In order make sure that we don’t lose track of the bigger vision and make sure that our quarter to quarter priorities help move the business forward in the right, I am proposing that we instate a “Look-back” at the start of every year, and check in with it in June to see how we are doing. Here is how it works:
1. Start the year by thinking about the end of the year
Instead of saying, “What are we going to do this quarter”, start the conversation by saying, “What do we want to have accomplished by the end of the year”. From there you dive into a quarter, and ask yourself, “What can we do this quarter to get us to that December goal.” This is how you should pick your priorities for the quarter.
2. Make sure the conversation is around accomplishments and metrics, not features
Focus on how the business moves forward, not on what features you deliver. The end of the year conversation should be something like, “We introduced a new product line that doubled sales. We increased 7-day retention by 12%. We increased ‘adds to carts’ by 15%.”
3. Stay focused, be willing to adjust
This is where we get into our standard strategy process. If the goals and metrics you set forth in step 1 and 2 are still in play, use the agile and lean methodologies to figure out how to achieve them. Fail fast, adjust, test ideas, get user feedback, and push forward until you hit those metrics.
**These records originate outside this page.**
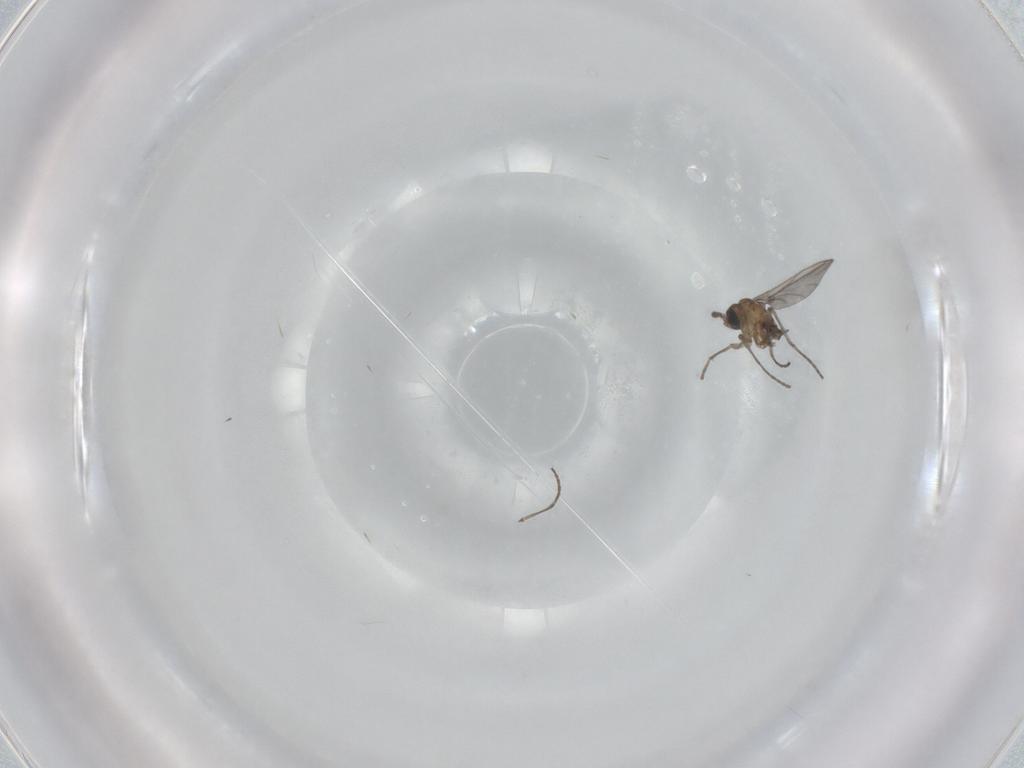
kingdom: Animalia
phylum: Arthropoda
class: Insecta
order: Diptera
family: Sciaridae
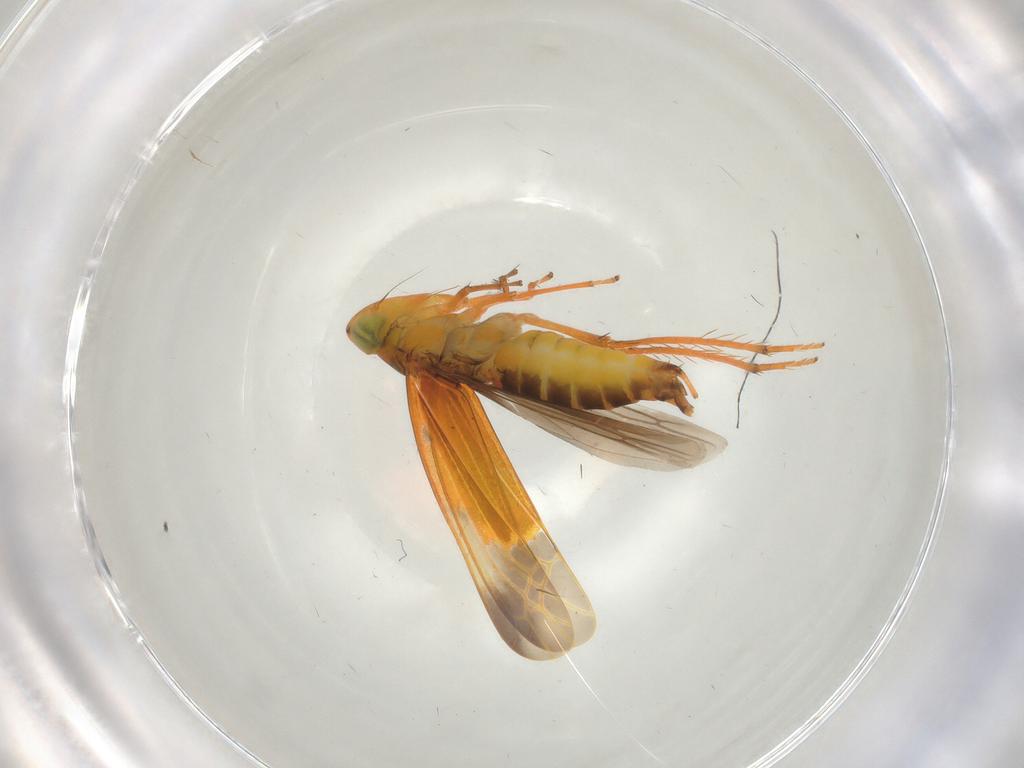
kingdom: Animalia
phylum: Arthropoda
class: Insecta
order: Hemiptera
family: Cicadellidae
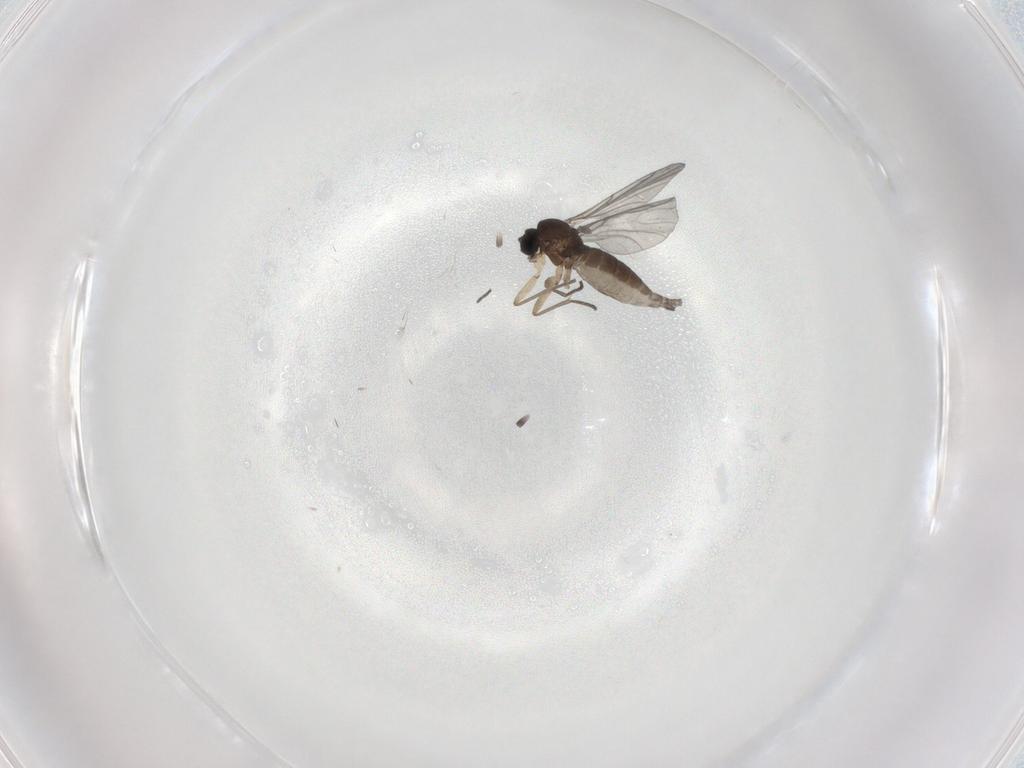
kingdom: Animalia
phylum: Arthropoda
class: Insecta
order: Diptera
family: Sciaridae
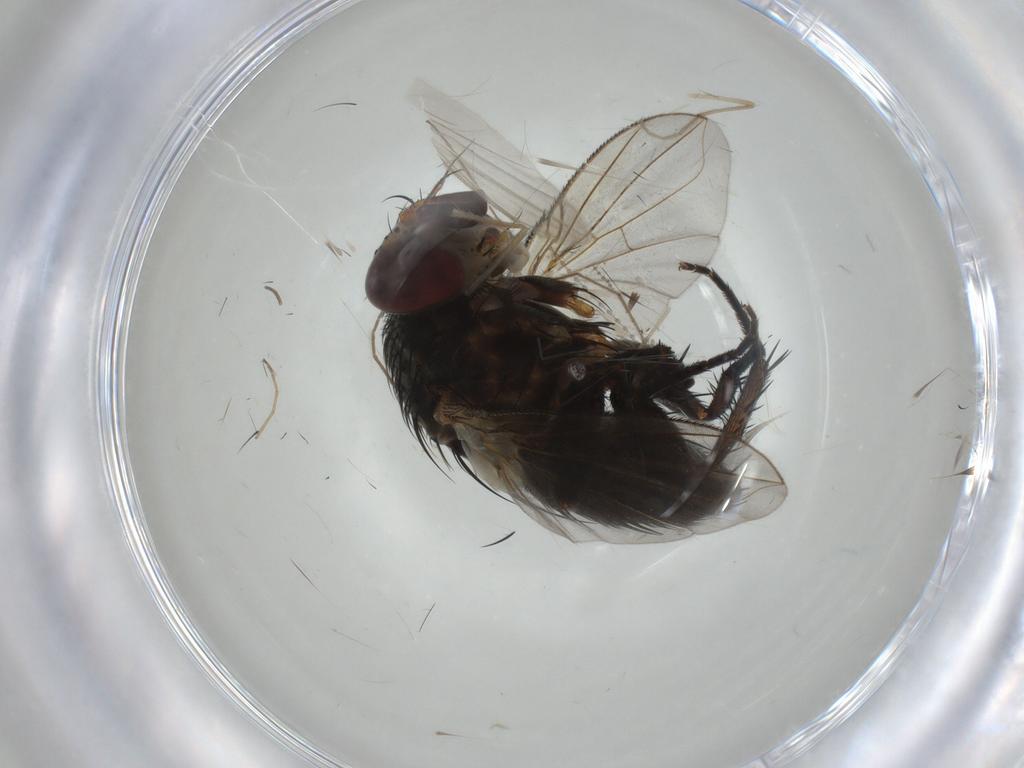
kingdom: Animalia
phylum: Arthropoda
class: Insecta
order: Diptera
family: Tachinidae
Check-in with yourself and question if your year-end goals are still the right ones. It’s ok to adjust your end of year goals and metrics. Remember, our ultimate goal as great product people, is to provide value to our users and move the business forward.
This Look-back is about what we want to accomplish by the end of the year, it’s a tool to help us think about strategy and how we can achieve it. Anything you build in Q4 wont affect the bottom line until the following year, and Q3 tends to have minimal impact on a year. So to really move the needle, you need to attack in Q1 and Q2, refine in Q3, and adjust and plan in Q4 for the following year. Great products start with great strategy and can only be born with great product discovery.